# Your instructions:
Please show all lines of the records that include "мешало".

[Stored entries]
* * *
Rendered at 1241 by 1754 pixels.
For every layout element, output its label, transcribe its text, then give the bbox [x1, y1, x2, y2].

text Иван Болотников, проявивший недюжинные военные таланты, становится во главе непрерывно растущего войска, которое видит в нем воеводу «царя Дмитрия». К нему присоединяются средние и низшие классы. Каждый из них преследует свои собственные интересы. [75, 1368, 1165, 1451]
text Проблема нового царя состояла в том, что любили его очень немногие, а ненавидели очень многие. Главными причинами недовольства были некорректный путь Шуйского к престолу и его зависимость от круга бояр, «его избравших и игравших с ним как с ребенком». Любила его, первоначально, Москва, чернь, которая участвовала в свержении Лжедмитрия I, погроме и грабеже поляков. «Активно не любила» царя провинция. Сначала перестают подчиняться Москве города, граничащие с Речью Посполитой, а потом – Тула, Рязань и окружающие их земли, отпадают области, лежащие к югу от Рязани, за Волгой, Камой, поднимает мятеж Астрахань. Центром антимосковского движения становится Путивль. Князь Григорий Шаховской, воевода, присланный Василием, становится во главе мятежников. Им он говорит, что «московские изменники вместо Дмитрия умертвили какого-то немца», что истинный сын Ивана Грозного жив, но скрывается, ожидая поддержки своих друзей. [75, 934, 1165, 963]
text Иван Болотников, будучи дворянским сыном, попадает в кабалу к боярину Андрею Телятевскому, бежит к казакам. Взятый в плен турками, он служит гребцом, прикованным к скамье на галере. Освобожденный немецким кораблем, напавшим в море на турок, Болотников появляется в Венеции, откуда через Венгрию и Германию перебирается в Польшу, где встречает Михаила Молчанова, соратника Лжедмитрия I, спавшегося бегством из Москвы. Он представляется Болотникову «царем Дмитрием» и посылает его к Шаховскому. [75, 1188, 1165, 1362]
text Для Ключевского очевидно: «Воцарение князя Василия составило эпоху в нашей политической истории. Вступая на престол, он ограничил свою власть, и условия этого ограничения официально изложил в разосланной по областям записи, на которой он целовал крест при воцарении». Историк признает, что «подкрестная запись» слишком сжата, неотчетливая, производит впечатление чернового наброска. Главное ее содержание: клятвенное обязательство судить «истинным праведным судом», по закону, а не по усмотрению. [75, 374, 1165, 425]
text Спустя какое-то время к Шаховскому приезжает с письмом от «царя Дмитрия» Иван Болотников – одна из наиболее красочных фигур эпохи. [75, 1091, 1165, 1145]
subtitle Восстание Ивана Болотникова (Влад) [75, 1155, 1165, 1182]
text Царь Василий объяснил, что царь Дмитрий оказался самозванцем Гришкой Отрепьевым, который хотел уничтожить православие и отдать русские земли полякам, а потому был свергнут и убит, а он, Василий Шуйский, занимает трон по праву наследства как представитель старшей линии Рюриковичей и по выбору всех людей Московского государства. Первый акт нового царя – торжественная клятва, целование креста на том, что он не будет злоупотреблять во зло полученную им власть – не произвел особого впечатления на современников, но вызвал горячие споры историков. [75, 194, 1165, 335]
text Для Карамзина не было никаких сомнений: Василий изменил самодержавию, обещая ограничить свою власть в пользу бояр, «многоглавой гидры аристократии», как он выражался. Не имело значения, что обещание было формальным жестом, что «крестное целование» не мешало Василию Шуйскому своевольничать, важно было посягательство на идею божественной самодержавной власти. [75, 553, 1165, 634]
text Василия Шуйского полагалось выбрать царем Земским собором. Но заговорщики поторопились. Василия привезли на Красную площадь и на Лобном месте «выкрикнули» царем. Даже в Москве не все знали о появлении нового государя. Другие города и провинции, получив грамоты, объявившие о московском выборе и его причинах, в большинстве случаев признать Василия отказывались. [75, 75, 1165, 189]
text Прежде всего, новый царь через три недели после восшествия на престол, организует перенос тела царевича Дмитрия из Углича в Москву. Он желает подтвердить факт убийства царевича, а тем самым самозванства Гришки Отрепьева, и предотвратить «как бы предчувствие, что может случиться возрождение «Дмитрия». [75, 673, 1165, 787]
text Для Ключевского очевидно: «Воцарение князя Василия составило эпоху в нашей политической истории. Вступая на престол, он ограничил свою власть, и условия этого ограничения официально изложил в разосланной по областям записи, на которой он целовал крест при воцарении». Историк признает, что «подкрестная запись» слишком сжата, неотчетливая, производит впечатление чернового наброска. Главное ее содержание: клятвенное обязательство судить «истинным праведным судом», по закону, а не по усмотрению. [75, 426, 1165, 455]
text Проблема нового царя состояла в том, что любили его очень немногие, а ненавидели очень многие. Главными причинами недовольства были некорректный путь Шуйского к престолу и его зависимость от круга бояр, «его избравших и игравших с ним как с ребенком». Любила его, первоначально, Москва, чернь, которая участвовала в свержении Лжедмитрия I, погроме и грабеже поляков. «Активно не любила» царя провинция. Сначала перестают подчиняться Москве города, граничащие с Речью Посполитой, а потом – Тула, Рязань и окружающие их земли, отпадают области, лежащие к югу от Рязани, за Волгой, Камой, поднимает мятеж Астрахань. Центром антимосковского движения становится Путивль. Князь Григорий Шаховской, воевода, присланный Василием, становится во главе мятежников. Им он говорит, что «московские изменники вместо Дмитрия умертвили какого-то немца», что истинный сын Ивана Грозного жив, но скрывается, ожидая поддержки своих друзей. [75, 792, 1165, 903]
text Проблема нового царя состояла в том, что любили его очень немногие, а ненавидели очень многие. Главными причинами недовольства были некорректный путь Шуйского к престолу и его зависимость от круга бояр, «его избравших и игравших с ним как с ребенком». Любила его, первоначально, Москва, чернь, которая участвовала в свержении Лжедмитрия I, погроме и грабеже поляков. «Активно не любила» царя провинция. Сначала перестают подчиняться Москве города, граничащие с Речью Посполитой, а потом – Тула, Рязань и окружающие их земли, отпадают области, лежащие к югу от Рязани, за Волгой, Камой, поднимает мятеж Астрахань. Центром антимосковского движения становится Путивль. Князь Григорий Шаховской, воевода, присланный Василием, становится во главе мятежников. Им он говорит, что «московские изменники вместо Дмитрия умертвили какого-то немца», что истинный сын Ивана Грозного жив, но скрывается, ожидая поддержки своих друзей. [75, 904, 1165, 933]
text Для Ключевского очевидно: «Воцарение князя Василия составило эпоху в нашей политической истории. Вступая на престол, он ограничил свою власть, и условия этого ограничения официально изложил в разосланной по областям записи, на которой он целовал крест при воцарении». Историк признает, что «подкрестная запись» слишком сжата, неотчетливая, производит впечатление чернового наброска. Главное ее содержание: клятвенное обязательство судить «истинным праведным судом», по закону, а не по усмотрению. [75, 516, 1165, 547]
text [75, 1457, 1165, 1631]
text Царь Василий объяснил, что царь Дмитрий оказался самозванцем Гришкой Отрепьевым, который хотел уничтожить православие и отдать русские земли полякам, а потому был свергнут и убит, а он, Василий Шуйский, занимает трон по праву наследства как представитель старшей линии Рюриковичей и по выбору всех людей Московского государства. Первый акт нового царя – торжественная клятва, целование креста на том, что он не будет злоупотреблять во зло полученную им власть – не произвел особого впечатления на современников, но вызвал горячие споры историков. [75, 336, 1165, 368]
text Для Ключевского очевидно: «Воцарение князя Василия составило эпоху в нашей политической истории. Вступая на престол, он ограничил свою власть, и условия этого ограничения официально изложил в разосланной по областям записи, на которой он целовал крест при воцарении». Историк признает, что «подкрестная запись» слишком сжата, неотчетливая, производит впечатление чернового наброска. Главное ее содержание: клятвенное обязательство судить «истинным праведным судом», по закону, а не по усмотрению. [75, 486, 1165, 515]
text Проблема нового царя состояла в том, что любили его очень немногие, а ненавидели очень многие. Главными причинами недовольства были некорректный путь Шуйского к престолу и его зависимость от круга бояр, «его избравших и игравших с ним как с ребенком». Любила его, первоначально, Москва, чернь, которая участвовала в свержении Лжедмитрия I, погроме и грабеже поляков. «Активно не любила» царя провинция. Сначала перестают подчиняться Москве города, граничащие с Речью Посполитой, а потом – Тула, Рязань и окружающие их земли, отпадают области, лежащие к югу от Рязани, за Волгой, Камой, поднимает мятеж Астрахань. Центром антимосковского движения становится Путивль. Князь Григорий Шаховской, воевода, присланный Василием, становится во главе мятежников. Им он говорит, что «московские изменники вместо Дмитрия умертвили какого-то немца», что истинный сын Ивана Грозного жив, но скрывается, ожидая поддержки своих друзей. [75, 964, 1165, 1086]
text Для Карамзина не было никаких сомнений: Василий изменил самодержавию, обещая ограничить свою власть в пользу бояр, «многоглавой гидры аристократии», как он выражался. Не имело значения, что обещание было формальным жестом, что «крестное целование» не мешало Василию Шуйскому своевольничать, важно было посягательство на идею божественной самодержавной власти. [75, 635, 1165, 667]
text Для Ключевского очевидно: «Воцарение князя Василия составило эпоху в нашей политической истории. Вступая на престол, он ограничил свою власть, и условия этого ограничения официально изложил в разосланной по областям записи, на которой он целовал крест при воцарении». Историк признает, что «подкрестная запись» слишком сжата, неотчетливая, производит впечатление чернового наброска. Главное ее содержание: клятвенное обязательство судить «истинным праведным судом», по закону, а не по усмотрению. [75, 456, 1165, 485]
* * *
# Problem solution:
text Для Карамзина не было никаких сомнений: Василий изменил самодержавию, обещая ограничить свою власть в пользу бояр, «многоглавой гидры аристократии», как он выражался. Не имело значения, что обещание было формальным жестом, что «крестное целование» не мешало Василию Шуйскому своевольничать, важно было посягательство на идею божественной самодержавной власти. [75, 553, 1165, 634]
text Для Карамзина не было никаких сомнений: Василий изменил самодержавию, обещая ограничить свою власть в пользу бояр, «многоглавой гидры аристократии», как он выражался. Не имело значения, что обещание было формальным жестом, что «крестное целование» не мешало Василию Шуйскому своевольничать, важно было посягательство на идею божественной самодержавной власти. [75, 635, 1165, 667]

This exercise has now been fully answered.